■ **Exercise details**:
Return the complete listing exactly as it reads, with each picture removed.

· · · ·

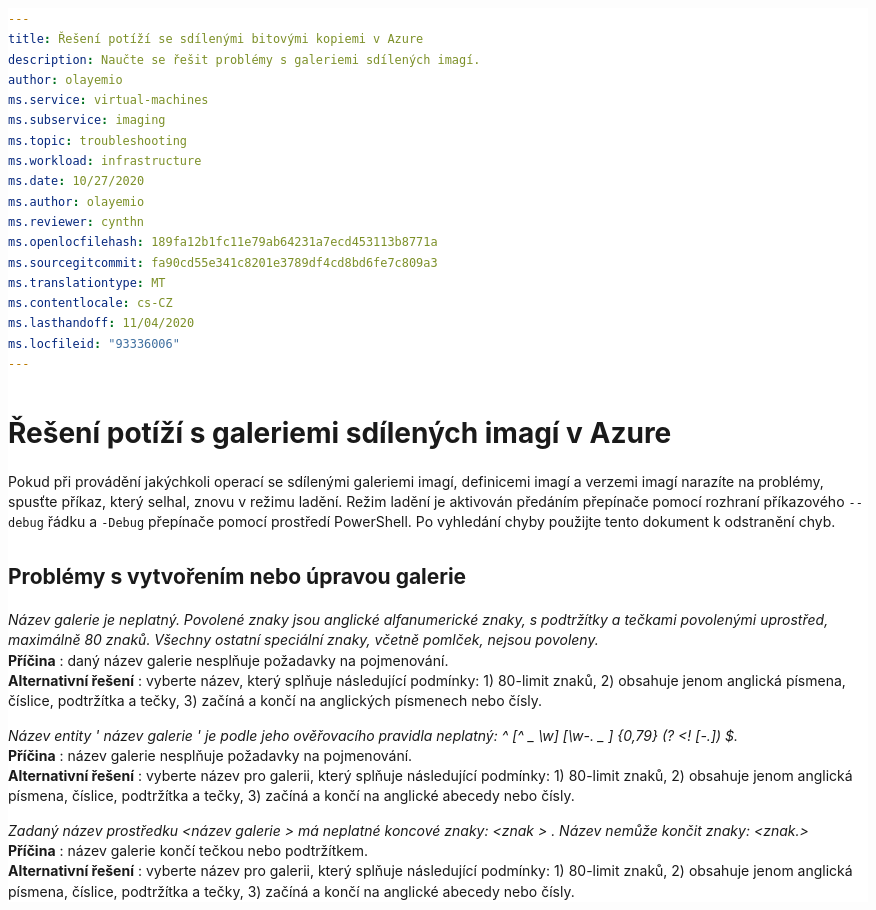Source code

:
 ```yaml
---
title: Řešení potíží se sdílenými bitovými kopiemi v Azure
description: Naučte se řešit problémy s galeriemi sdílených imagí.
author: olayemio
ms.service: virtual-machines
ms.subservice: imaging
ms.topic: troubleshooting
ms.workload: infrastructure
ms.date: 10/27/2020
ms.author: olayemio
ms.reviewer: cynthn
ms.openlocfilehash: 189fa12b1fc11e79ab64231a7ecd453113b8771a
ms.sourcegitcommit: fa90cd55e341c8201e3789df4cd8bd6fe7c809a3
ms.translationtype: MT
ms.contentlocale: cs-CZ
ms.lasthandoff: 11/04/2020
ms.locfileid: "93336006"
---
```

# <a name="troubleshooting-shared-image-galleries-in-azure"></a>Řešení potíží s galeriemi sdílených imagí v Azure

Pokud při provádění jakýchkoli operací se sdílenými galeriemi imagí, definicemi imagí a verzemi imagí narazíte na problémy, spusťte příkaz, který selhal, znovu v režimu ladění. Režim ladění je aktivován předáním přepínače pomocí rozhraní příkazového `--debug` řádku a `-Debug` přepínače pomocí prostředí PowerShell. Po vyhledání chyby použijte tento dokument k odstranění chyb.


## <a name="issues-with-creating-or-modifying-a-gallery"></a>Problémy s vytvořením nebo úpravou galerie ##

*Název galerie je neplatný. Povolené znaky jsou anglické alfanumerické znaky, s podtržítky a tečkami povolenými uprostřed, maximálně 80 znaků. Všechny ostatní speciální znaky, včetně pomlček, nejsou povoleny.*  
**Příčina** : daný název galerie nesplňuje požadavky na pojmenování.  
**Alternativní řešení** : vyberte název, který splňuje následující podmínky: 1) 80-limit znaků, 2) obsahuje jenom anglická písmena, číslice, podtržítka a tečky, 3) začíná a končí na anglických písmenech nebo čísly.

*Název entity ' název galerie ' je podle jeho ověřovacího pravidla neplatný: ^ [^ \_ \w] [\w-. \_ ] {0,79} (? <! [-.]) $.*  
**Příčina** : název galerie nesplňuje požadavky na pojmenování.  
**Alternativní řešení** : vyberte název pro galerii, který splňuje následující podmínky: 1) 80-limit znaků, 2) obsahuje jenom anglická písmena, číslice, podtržítka a tečky, 3) začíná a končí na anglické abecedy nebo čísly.

*Zadaný název prostředku <název galerie \> má neplatné koncové znaky: <znak \> . Název nemůže končit znaky: <znak.\>*  
**Příčina** : název galerie končí tečkou nebo podtržítkem.  
**Alternativní řešení** : vyberte název pro galerii, který splňuje následující podmínky: 1) 80-limit znaků, 2) obsahuje jenom anglická písmena, číslice, podtržítka a tečky, 3) začíná a končí na anglické abecedy nebo čísly.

· · · ·

■ **Final answer**:
Source code

:
 ```yaml
---
title: Řešení potíží se sdílenými bitovými kopiemi v Azure
description: Naučte se řešit problémy s galeriemi sdílených imagí.
author: olayemio
ms.service: virtual-machines
ms.subservice: imaging
ms.topic: troubleshooting
ms.workload: infrastructure
ms.date: 10/27/2020
ms.author: olayemio
ms.reviewer: cynthn
ms.openlocfilehash: 189fa12b1fc11e79ab64231a7ecd453113b8771a
ms.sourcegitcommit: fa90cd55e341c8201e3789df4cd8bd6fe7c809a3
ms.translationtype: MT
ms.contentlocale: cs-CZ
ms.lasthandoff: 11/04/2020
ms.locfileid: "93336006"
---
```

# <a name="troubleshooting-shared-image-galleries-in-azure"></a>Řešení potíží s galeriemi sdílených imagí v Azure

Pokud při provádění jakýchkoli operací se sdílenými galeriemi imagí, definicemi imagí a verzemi imagí narazíte na problémy, spusťte příkaz, který selhal, znovu v režimu ladění. Režim ladění je aktivován předáním přepínače pomocí rozhraní příkazového `--debug` řádku a `-Debug` přepínače pomocí prostředí PowerShell. Po vyhledání chyby použijte tento dokument k odstranění chyb.


## <a name="issues-with-creating-or-modifying-a-gallery"></a>Problémy s vytvořením nebo úpravou galerie ##

*Název galerie je neplatný. Povolené znaky jsou anglické alfanumerické znaky, s podtržítky a tečkami povolenými uprostřed, maximálně 80 znaků. Všechny ostatní speciální znaky, včetně pomlček, nejsou povoleny.*  
**Příčina** : daný název galerie nesplňuje požadavky na pojmenování.  
**Alternativní řešení** : vyberte název, který splňuje následující podmínky: 1) 80-limit znaků, 2) obsahuje jenom anglická písmena, číslice, podtržítka a tečky, 3) začíná a končí na anglických písmenech nebo čísly.

*Název entity ' název galerie ' je podle jeho ověřovacího pravidla neplatný: ^ [^ \_ \w] [\w-. \_ ] {0,79} (? <! [-.]) $.*  
**Příčina** : název galerie nesplňuje požadavky na pojmenování.  
**Alternativní řešení** : vyberte název pro galerii, který splňuje následující podmínky: 1) 80-limit znaků, 2) obsahuje jenom anglická písmena, číslice, podtržítka a tečky, 3) začíná a končí na anglické abecedy nebo čísly.

*Zadaný název prostředku <název galerie \> má neplatné koncové znaky: <znak \> . Název nemůže končit znaky: <znak.\>*  
**Příčina** : název galerie končí tečkou nebo podtržítkem.  
**Alternativní řešení** : vyberte název pro galerii, který splňuje následující podmínky: 1) 80-limit znaků, 2) obsahuje jenom anglická písmena, číslice, podtržítka a tečky, 3) začíná a končí na anglické abecedy nebo čísly.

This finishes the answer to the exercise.